Stated task: Copy out, line for line, the part of the records that opens with the line containing "genus: Piranga" and closes with the line containing "genus: Trifolium", keeping both of those lines.

Task material:
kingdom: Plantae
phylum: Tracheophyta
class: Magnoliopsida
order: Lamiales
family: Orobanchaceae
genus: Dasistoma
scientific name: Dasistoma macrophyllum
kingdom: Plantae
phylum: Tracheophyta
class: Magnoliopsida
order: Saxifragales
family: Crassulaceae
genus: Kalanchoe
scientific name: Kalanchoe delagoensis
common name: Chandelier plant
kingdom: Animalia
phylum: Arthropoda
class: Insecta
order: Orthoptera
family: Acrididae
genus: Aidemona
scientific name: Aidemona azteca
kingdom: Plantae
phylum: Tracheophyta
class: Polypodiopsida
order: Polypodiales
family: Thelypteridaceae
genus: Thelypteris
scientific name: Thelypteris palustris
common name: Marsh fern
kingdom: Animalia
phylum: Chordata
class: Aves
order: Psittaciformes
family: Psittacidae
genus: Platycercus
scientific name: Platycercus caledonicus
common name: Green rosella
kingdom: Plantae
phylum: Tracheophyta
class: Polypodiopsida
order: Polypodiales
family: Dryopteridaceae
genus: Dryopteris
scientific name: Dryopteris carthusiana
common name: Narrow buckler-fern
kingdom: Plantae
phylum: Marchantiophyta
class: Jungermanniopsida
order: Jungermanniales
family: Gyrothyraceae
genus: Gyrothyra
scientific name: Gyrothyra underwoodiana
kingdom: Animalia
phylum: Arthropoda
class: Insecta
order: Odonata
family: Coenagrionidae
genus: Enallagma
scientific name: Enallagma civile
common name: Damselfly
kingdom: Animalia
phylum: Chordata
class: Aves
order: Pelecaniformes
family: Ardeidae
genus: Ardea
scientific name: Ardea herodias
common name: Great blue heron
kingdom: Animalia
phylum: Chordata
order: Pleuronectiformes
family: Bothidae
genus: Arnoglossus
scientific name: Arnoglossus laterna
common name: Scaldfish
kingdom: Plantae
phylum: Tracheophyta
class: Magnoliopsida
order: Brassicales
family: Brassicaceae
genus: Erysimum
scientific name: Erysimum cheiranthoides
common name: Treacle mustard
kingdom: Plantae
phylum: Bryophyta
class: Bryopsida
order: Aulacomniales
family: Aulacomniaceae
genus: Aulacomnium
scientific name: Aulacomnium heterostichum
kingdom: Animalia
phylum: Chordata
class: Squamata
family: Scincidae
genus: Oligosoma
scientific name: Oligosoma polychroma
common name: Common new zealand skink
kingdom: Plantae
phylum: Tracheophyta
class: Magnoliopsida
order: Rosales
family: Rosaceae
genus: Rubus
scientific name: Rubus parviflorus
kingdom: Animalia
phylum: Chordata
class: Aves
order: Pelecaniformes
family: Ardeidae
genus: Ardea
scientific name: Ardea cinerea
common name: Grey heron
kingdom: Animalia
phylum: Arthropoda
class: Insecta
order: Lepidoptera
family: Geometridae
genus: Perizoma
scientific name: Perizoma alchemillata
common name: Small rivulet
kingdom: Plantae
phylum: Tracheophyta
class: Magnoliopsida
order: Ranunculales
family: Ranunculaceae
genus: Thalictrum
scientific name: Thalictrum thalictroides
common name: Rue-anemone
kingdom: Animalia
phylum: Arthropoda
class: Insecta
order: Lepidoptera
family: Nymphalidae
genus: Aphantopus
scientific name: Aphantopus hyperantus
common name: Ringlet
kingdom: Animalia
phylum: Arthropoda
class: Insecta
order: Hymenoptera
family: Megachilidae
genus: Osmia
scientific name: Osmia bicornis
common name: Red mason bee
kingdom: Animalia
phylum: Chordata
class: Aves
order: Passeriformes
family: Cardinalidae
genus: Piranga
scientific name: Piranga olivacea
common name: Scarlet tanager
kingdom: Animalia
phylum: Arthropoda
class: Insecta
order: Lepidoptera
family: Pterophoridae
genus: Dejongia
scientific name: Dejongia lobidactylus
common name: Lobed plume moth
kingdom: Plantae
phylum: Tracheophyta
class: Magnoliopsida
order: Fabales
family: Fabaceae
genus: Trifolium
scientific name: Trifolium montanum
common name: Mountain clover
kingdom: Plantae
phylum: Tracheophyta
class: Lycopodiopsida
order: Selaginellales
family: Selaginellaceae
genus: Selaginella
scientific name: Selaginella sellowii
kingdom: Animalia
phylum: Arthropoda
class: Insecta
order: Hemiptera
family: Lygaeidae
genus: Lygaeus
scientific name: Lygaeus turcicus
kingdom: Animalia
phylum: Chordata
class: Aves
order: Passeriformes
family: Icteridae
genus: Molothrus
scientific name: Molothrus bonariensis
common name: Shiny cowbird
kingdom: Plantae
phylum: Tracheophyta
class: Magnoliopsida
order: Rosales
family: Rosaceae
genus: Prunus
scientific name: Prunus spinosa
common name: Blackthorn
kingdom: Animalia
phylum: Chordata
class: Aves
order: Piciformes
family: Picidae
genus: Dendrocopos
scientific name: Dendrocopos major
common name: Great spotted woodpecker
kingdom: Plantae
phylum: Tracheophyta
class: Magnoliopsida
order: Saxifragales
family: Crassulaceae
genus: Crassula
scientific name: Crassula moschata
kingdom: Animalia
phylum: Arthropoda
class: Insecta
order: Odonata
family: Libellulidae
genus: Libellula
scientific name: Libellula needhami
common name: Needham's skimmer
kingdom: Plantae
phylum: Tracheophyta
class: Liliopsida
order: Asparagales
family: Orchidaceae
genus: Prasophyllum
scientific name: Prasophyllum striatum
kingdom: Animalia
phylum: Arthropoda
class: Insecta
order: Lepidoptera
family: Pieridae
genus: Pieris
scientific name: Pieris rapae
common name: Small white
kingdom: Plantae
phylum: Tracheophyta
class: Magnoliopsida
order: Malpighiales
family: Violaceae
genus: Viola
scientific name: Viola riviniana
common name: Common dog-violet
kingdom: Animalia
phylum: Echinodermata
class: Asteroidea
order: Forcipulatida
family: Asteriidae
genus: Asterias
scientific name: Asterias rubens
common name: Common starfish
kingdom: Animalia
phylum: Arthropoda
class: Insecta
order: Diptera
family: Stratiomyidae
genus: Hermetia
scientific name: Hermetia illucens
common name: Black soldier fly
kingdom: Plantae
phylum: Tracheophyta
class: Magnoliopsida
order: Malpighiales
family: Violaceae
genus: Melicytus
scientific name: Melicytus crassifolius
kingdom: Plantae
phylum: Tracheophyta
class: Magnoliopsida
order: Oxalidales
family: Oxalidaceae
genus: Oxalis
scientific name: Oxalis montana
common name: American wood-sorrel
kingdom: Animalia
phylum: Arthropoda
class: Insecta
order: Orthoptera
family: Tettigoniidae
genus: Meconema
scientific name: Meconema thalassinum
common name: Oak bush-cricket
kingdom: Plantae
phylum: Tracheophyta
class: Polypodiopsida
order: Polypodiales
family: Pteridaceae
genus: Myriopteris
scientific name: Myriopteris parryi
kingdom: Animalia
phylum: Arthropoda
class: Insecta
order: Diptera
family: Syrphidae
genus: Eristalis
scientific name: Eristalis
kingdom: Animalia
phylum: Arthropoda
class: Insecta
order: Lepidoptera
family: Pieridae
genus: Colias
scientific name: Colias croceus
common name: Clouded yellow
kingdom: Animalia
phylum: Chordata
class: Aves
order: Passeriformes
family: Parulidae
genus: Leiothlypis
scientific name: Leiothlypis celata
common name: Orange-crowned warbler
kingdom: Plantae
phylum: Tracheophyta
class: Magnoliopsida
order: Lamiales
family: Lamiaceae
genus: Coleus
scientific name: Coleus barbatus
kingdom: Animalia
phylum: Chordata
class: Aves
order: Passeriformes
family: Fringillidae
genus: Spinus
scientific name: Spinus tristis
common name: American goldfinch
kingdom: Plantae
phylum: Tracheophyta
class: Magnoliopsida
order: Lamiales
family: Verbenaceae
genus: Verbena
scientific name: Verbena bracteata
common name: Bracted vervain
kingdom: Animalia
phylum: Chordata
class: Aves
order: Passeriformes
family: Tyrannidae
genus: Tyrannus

Task result:
genus: Piranga
scientific name: Piranga olivacea
common name: Scarlet tanager
kingdom: Animalia
phylum: Arthropoda
class: Insecta
order: Lepidoptera
family: Pterophoridae
genus: Dejongia
scientific name: Dejongia lobidactylus
common name: Lobed plume moth
kingdom: Plantae
phylum: Tracheophyta
class: Magnoliopsida
order: Fabales
family: Fabaceae
genus: Trifolium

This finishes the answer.